Un día, el sol y el viento discutían como de costumbre por ver cual de ellos era el más poderoso. No se podía negar que ambos tenían un gran dominio en la Naturaleza, afectando a los seres vivos y su entorno de maneras increíbles. Pero también había que reconocer que los dos podían ser muy orgullosos.
Nunca se ponían de acuerdo cuando se trataba de elegir a alguien superior sobre el otro.
—Desde luego que soy yo el más poderoso entre nosotros —dijo el sol—, ¿no ves que cuando yo salgo todos los animales y los humanos también salen de sus casas? Si quisiera, incluso podría chamuscar la Tierra hasta secarla por completo, pues ya ves lo fuertes que son mis rayos.
—Sin embargo, basta con que yo infle mis mejillas y sople sobre ella para causar tornados y vendavales tan potentes, que puedan derribar todo lo que se encuentra a su paso. Incluso podría arrancar los árboles desde la raíz —dijo el viento—, soy el más poderoso y lo sabes.
Ambos prosiguieron con su discusión y como otra vez no llegaban a un acuerdo, concluyeron que tendrían que buscar la manera de demostrar sus habilidades.
En ese momento vieron a un granjero que salía de su casa para trabajar en el campo y el sol tuvo una idea.
—El primero que logre hacer que ese granjero se quite el abrigo —dijo—, será considerado como el más poderoso.
—¡Estupendo! —exclamó el viento con entusiasmo.
De un instante a otro se puso a soplar y a soplar sin clemencia, tan fuerte, que todas las copas de los árboles comenzaron a balancearse y las hojas en el suelo se pusieron a levitar.
Sopló en dirección al granjero para hacer que se le cayera el abrigo de los hombros, pero este sin inmutarse, solo se alzó el cuello y continuó trabajando.
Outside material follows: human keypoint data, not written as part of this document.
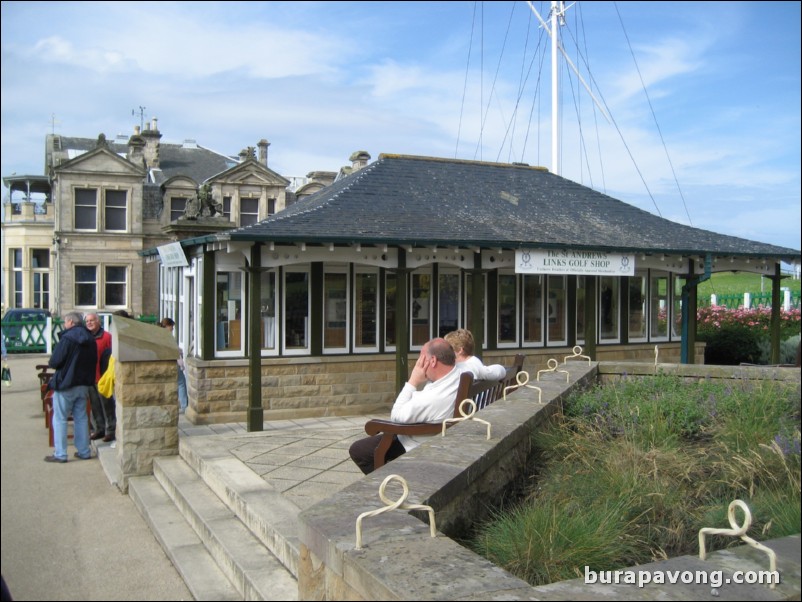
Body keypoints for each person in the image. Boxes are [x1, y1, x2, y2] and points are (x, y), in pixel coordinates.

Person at [349, 338, 461, 475]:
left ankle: (390, 488)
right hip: (434, 434)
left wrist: (413, 381)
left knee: (359, 451)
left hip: (416, 442)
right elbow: (494, 370)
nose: (418, 363)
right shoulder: (459, 374)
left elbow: (396, 417)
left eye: (421, 357)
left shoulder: (433, 397)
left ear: (432, 361)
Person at [44, 311, 97, 463]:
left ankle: (60, 453)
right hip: (84, 383)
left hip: (67, 383)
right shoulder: (90, 338)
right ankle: (84, 451)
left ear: (71, 323)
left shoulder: (68, 338)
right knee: (81, 418)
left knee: (60, 418)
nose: (64, 324)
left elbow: (55, 361)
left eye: (65, 322)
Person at [85, 313, 115, 442]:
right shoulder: (85, 337)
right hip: (90, 377)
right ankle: (99, 429)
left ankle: (111, 430)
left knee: (107, 406)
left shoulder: (107, 337)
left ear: (98, 322)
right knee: (95, 406)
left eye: (92, 320)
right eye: (87, 321)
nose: (89, 323)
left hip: (103, 378)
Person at [160, 318, 188, 414]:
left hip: (165, 363)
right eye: (172, 326)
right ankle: (184, 406)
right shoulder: (167, 336)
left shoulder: (160, 335)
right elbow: (173, 350)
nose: (172, 328)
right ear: (167, 326)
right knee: (181, 383)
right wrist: (181, 361)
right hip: (172, 362)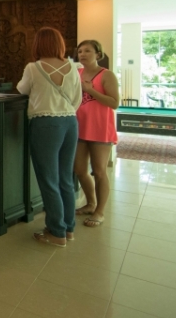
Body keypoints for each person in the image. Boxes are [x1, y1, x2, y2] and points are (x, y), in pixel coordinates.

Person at [17, 27, 82, 247]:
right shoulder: (73, 67)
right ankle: (68, 228)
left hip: (45, 124)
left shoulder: (33, 68)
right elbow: (77, 98)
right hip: (70, 122)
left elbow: (22, 90)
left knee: (49, 180)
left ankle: (56, 232)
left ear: (38, 44)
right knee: (65, 178)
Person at [73, 40, 119, 228]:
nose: (83, 54)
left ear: (98, 54)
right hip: (79, 127)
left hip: (100, 128)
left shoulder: (106, 75)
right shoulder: (76, 73)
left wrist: (91, 90)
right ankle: (90, 204)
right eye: (80, 51)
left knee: (99, 171)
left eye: (87, 51)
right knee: (79, 170)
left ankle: (100, 211)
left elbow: (114, 103)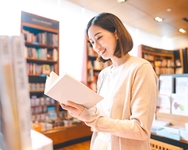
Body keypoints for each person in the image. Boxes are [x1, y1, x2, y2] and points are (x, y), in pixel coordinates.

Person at [61, 12, 158, 150]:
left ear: (116, 33)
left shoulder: (141, 68)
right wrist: (82, 109)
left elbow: (140, 129)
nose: (96, 47)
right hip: (100, 144)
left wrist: (90, 119)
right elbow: (104, 112)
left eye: (99, 37)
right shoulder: (104, 74)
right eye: (92, 42)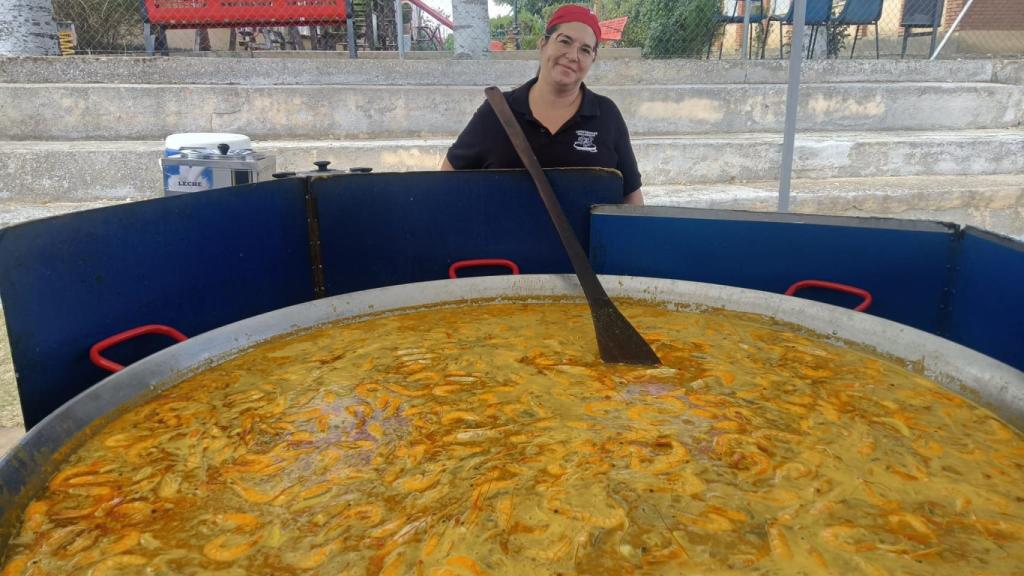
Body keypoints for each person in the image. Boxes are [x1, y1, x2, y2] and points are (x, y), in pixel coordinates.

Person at [441, 4, 644, 205]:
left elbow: (632, 199)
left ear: (593, 59)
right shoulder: (496, 111)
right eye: (564, 41)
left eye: (585, 50)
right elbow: (446, 181)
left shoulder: (606, 115)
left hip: (585, 240)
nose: (573, 56)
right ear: (543, 44)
Decepcionado por su trabajo, se ocultó el viento en un rincón dejando que el sol resplandeciera con toda su fuerza.
Este se asomó desde atrás de una nube y bañó el campo con todo el calor de sus rayos. Entonces todos los animales salieron de sus madrigueras, al sentir la serenidad que ahora se había adueñado de los alrededores.
La zorra salió de debajo de un árbol a disfrutar del calor, al igual que los pájaros y los conejos.
Viendo el buen día de pronto estaba haciendo, el granjero dejó escapar un suspiro de alivio y sin más, se desprendió de su abrigo para seguir trabajando, mientras el viento lo miraba con estupor.
—Ya ves, a veces la dulzura hace más que la fuerza —le dijo el sol con una sonrisa—, quizá yo no pueda soplar tan fuerte como tú, pero no lo necesito si puedo consentir con mi calor a todas las criaturas vivientes.
Desde ese día, el viento nunca más volvió a hacer alarde de sus habilidades ante él, pues había aprendido la lección: no somos más poderosos por aquello de lo que presumimos, sino por lo que efectivamente podemos hacer.